Extracted material Block Start

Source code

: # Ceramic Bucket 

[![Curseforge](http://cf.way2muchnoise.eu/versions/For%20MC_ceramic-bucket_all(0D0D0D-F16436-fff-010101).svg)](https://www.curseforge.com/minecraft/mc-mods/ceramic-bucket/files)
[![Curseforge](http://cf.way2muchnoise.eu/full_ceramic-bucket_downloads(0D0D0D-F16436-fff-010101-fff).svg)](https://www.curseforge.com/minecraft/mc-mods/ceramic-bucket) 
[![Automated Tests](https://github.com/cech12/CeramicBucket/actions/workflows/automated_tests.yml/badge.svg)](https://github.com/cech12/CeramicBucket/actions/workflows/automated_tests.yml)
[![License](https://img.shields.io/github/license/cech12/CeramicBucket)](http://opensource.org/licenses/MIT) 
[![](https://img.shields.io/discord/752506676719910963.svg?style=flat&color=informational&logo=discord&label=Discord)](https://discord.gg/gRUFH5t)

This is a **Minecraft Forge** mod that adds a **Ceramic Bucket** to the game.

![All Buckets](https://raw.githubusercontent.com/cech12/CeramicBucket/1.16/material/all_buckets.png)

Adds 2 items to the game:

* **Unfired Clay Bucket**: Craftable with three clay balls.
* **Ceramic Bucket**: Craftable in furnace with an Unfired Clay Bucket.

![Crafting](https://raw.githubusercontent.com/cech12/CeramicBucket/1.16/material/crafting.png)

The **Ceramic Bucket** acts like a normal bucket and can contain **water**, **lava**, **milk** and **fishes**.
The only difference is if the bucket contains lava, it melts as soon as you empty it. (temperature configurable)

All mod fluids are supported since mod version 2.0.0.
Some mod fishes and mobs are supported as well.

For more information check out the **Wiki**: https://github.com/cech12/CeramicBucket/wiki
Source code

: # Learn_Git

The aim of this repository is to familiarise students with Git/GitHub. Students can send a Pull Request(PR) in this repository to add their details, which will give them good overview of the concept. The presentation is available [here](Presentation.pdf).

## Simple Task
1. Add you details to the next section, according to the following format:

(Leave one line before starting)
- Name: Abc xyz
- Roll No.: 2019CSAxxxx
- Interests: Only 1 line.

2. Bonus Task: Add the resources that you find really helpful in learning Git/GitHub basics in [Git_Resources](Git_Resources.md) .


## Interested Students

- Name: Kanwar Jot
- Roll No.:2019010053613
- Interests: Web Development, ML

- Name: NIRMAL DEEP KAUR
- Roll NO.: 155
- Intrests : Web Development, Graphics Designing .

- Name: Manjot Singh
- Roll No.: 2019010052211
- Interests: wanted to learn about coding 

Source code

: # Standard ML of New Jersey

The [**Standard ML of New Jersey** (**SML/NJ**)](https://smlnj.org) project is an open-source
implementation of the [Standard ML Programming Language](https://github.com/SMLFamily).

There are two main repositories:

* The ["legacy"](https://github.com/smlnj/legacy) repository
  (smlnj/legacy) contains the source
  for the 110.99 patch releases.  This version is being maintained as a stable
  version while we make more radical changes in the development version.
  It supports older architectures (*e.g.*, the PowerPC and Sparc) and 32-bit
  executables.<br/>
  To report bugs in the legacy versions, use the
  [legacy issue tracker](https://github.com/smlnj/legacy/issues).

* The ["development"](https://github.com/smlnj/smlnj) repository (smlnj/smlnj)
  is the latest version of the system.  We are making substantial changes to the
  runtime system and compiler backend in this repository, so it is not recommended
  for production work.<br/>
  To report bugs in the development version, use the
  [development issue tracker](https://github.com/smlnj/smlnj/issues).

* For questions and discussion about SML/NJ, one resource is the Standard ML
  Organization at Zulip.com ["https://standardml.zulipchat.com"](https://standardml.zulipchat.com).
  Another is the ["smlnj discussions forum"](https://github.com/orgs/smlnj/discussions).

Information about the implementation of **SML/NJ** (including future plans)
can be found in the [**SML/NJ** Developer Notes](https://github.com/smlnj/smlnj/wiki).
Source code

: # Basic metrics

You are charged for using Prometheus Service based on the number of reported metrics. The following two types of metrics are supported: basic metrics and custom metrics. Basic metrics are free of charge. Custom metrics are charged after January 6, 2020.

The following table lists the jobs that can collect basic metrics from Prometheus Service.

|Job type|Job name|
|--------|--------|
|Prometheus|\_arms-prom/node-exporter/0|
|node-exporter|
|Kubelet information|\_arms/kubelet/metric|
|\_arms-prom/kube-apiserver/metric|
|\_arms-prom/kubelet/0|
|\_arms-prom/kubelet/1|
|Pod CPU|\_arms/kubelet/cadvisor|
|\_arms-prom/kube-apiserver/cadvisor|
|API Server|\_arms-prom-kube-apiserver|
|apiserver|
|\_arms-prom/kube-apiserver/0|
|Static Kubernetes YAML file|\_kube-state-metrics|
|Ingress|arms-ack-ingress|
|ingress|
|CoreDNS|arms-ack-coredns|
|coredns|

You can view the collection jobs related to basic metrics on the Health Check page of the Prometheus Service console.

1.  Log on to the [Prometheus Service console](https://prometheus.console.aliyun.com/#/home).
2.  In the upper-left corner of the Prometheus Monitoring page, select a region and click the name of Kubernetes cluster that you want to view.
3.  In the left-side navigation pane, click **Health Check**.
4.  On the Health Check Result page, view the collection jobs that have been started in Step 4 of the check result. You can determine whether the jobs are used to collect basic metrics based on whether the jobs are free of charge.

Extracted material Block End

- Task details -
Copy the rows from the line with "2. Bonus Task: Add" to the line with "[legacy issue tracker](https://github.com/smlnj/legacy/issues).", renaming "Web Development" to "Web Design" and leaving every other part unchanged.

- Response to the task -
2. Bonus Task: Add the resources that you find really helpful in learning Git/GitHub basics in [Git_Resources](Git_Resources.md) .


## Interested Students

- Name: Kanwar Jot
- Roll No.:2019010053613
- Interests: Web Design, ML

- Name: NIRMAL DEEP KAUR
- Roll NO.: 155
- Intrests : Web Design, Graphics Designing .

- Name: Manjot Singh
- Roll No.: 2019010052211
- Interests: wanted to learn about coding 

Source code

: # Standard ML of New Jersey

The [**Standard ML of New Jersey** (**SML/NJ**)](https://smlnj.org) project is an open-source
implementation of the [Standard ML Programming Language](https://github.com/SMLFamily).

There are two main repositories:

* The ["legacy"](https://github.com/smlnj/legacy) repository
  (smlnj/legacy) contains the source
  for the 110.99 patch releases.  This version is being maintained as a stable
  version while we make more radical changes in the development version.
  It supports older architectures (*e.g.*, the PowerPC and Sparc) and 32-bit
  executables.<br/>
  To report bugs in the legacy versions, use the
  [legacy issue tracker](https://github.com/smlnj/legacy/issues).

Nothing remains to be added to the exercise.